US President Joe Biden, Turkey’s Recep Tayyip Erdogan and India’s Narendra Modi were among those who joined the Italy-hosted talks, although Chinese President Xi Jinping and Russian President Vladimir Putin sent representatives.
Shortly before the meeting began, European Commission chief Ursula von der Leyen announced an aid package to help “avert a major humanitarian and socio-economic collapse” in Afghanistan.
The money adds €250 million to a €300-million sum previously announced by the EU for urgent humanitarian needs, with the remainder going to Afghanistan’s neighbouring countries taking in Afghans fleeing the Taliban, a statement said.
It stressed the EU funds are “direct support” for Afghans and would be channelled to international organizations working on the ground, not to the Taliban’s interim government which Brussels does not recognize. EU development aid remains frozen.
Italian Prime Minister Mario Draghi had been pushing for on Tuesday’s meeting since the August takeover by the Taliban, insisting debate over solutions must go beyond the usual club of Western allies.
The G20 includes the United States, EU, China, Turkey, Russia, India and Saudi Arabia among others.
Tuesday’s conference came as the Taliban held their first face-to-face talks with a joint EU-US delegation in Qatar, as the hardline Islamists continue their diplomatic push for international support.
Hotbed of terrorism
International aid has been blocked to Afghanistan since the Taliban returned to power following the withdrawal of US and other international troops after 20 years of war.
The country’s assets held abroad have been frozen, while food prices and unemployment are rising, prompting warnings of a humanitarian disaster once winter arrives.
The United Nations and Qatar, a key broker in Afghanistan which has also hosted talks between the US and the Taliban, were also invited to on Tuesday’s closed-door talks, after which Draghi will hold a press conference in Rome.
The G20 meeting was also expected to address the issue of security, with Draghi last month calling for measures to “stop Afghanistan from again becoming a hotbed of international terrorism.”

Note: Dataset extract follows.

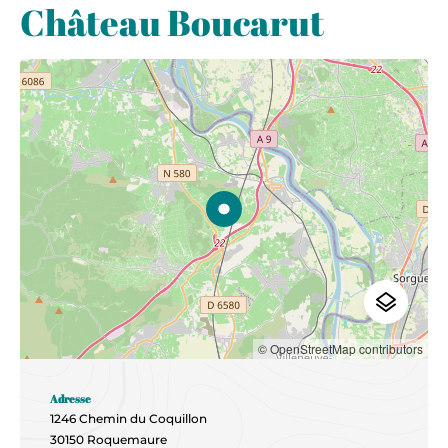
Château Boucarut
© OpenStreetMap contributors
Adresse
1246 Chemin du Coquillon
30150 Roquemaure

The Taliban regime, still yet to be recognized as a legitimate government by any other country, is itself facing a threat from the Islamic State-Khorasan (IS-K), who have launched a series of deadly attacks.

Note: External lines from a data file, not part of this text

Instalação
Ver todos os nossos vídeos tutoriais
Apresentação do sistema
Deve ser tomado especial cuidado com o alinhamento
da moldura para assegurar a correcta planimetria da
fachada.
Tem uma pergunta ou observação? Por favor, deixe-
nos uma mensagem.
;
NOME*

Turkey’s Erdogan told G20 leaders in an address broadcast on national television that the Taliban “has not yet delivered what’s expected.”
“We have not seen necessary inclusiveness from them on the issue of humanitarian assistance, security and prevention of Afghanistan being a base of terror organizations and prevention of extremism.”
He repeated again that after hosting five million refugees, mostly from Syria but also up 420,000 from Afghanistan, his country could not take any more.
Turkey “cannot carry an Afghanistan-oriented new migration burden”, he said, adding that it was “inevitable” that Europe will be affected by the migration pressure from Turkey’s southern and eastern borders.